Toby Shelley will be running to hold office next fall against Joanie Mahoney.

Syracuse New Times editor-in-chief Larry Dietrich has one general rule about covering political contests. Larry’s Law goes like this: “Nobody pays attention to politics until Labor Day.”

He’s got a good point. We just emerged from a brutal winter. Downtown, people are sitting outdoors at sidewalk tables sipping a pint, jamming festivals and road races and, best of all, feasting on fresh local strawberries sent from Baldwinsville to drive those hard, tasteless California berries from the shelves.

We could be tempted not to care. If you listen to national media following the alleged presidential pursuits of Lincoln Chafee and George Pataki (yes, George Pataki) and more than a dozen others, the notion of a Larry’s Law prohibiting perpetual campaign reporting starts to sound better every day. Outdoors in the sunshine, it gets hard to remember just why we are supposed to care about who will hold office next fall.

Honoring the wisdom of Larry’s Law by making an exception, I wrote last week about the unusual alliances shaping up in this fall’s county executive race. Incumbent Republican Joanie Mahoney finds herself with plenty of support from traditional Democratic allies in the city, especially among African- American organizations, while the Dems struggle to find someone to oppose her. (She won her second term running unopposed in 2011.)

Then from the shores of Otisco Lake comes Toby Shelley, retired Onondaga County Sheriff’s Department sergeant, military veteran, part-time cop and farmer. Shelley, who lost his bid to be sheriff in 2014, says that he is running to give the people a choice. During his time in the military, which included a stint in Iraq, Shelley says he was fighting “for democracy, not autocracy” and it irks him when a politician gets a free pass on Election Day.

Shelley says he wasn’t looking to run. He was recruited for the post by his friends in the Conservative Party. He has the endorsement of the Democratic Committee and, if no primary foe emerges, he will be on both lines in the fall. Shelley believes the race is winnable. “The Conservatives recruited me. I think there should be enough votes on the Conservative line to win.”

Asked about that odd alliance, he asserts that Central New Yorkers are “mostly moderate people in the center.
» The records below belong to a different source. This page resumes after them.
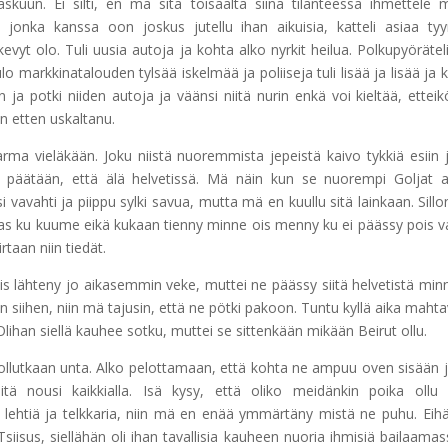
skuun. Ei silti, en mä sitä toisaalta siinä tilanteessa ihmettele 
, jonka kanssa oon joskus jutellu ihan aikuisia, katteli asiaa tyy
vyt olo. Tuli uusia autoja ja kohta alko nyrkit heilua. Polkupyörätel
 markkinatalouden tylsää iskelmää ja poliiseja tuli lisää ja lisää ja 
n ja potki niiden autoja ja väänsi niitä nurin enkä voi kieltää, etteik
äin etten uskaltanu.
rma vieläkään. Joku niistä nuoremmista jepeistä kaivo tykkiä esiin 
aa päätään, että älä helvetissä. Mä näin kun se nuorempi Goljat
avahti ja piippu sylki savua, mutta mä en kuullu sitä lainkaan. Sill
 taas ku kuume eikä kukaan tienny minne ois menny ku ei päässy pois v
rtaan niin tiedät.
ois lähteny jo aikasemmin veke, muttei ne päässy siitä helvetistä min
n siihen, niin mä tajusin, että ne pötki pakoon. Tuntu kyllä aika mahta
 Olihan siellä kauhee sotku, muttei se sittenkään mikään Beirut ollu.
 ollutkaan unta. Alko pelottamaan, että kohta ne ampuu oven sisään j
siitä nousi kaikkialla. Isä kysy, että oliko meidänkin poika ollu 
 lehtiä ja telkkaria, niin mä en enää ymmärtäny mistä ne puhu. Eih
siisus, siellähän oli ihan tavallisia kauheen nuoria ihmisiä bailaamas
Conservatives and Democrats may be different, but if you agree with the Constitution and paying your bills, then we agree.”

Mahoney last week attacked the Democrats for supporting a candidate who would run on the Conservative line, noting that the Conservative platform, among other things, endorses profiling and stop-and-frisk as police tactics. Shelley says he hasn’t seen that in the Conservative platform. He should check the website, where support of profiling is right there next to support for hydrofracking and opposition to gun control.
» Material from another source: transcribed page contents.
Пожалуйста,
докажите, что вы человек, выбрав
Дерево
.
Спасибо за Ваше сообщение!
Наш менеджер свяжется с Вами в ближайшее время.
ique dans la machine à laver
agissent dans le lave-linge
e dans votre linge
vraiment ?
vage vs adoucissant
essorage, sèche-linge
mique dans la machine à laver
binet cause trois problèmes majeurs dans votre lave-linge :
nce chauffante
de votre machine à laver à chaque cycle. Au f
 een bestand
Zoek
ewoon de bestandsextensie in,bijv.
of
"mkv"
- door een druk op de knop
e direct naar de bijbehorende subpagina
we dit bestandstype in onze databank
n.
When it comes to policing, Shelley said at first that you can’t profile people based on race. “You can’t stop someone just based on their appearance. There has to be a criminal activity afoot, and they have to meet the description of the suspect.” The former candidate for sheriff then volunteered that, based on his experience in law enforcement, context was important.

Speaking from his farm overlooking Otisco Lake, Shelley said that, “For example, out in Marcellus, a community that is mostly Caucasian, if you see someone who looks different, you might just stop and talk to them, ask how they’re doing.”
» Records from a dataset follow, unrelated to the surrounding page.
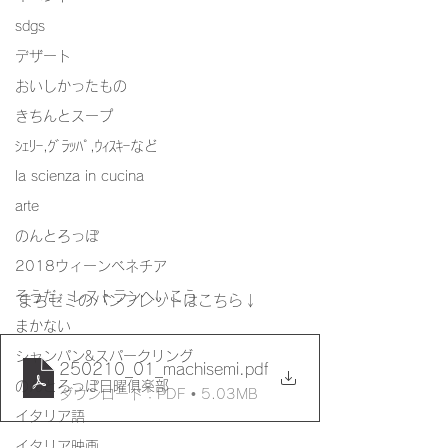
sdgs
デザート
おいしかったもの
きちんとスープ
ｼｪﾘｰ,ｸﾞﾗｯﾊﾟ,ｳｨｽｷｰなど
la scienza in cucina
arte
のんとろっぽ
2018ウィーンベネチア
そうだ、レストランへいこう
まちゼミのパンフレットはこちら↓
まかない
シャンパン&スパークリング
250210_01_machisemi
.pdf
のんとろっぽ日曜俱楽部
ダウンロード：PDF • 5.03MB
イタリア語
イタリア映画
Hmmm … Ask how they’re doing? That’s what he said. How is that different from stopping someone based on his appearance? If a cop sees a black person in an area where mostly white people live (even when there is no criminal activity afoot), that should raise concern?

It seems perfectly reasonable to the Democratic candidate for county executive, a man who last year ran for sheriff. Seems to me that stopping someone on the basis of skin color is the textbook definition of racial profiling.

In Toby Shelley’s world, being out in the county while black is grounds for being stopped by a cop. Small wonder that the city’s African-American political leadership is lining up behind Mahoney.

Speaking of summer, this season Sanity Fair will appear in the Syracuse New Times every other week, alternating with Jeff Kramer. And no more campaign politics ‘till Labor Day. That’s a promise.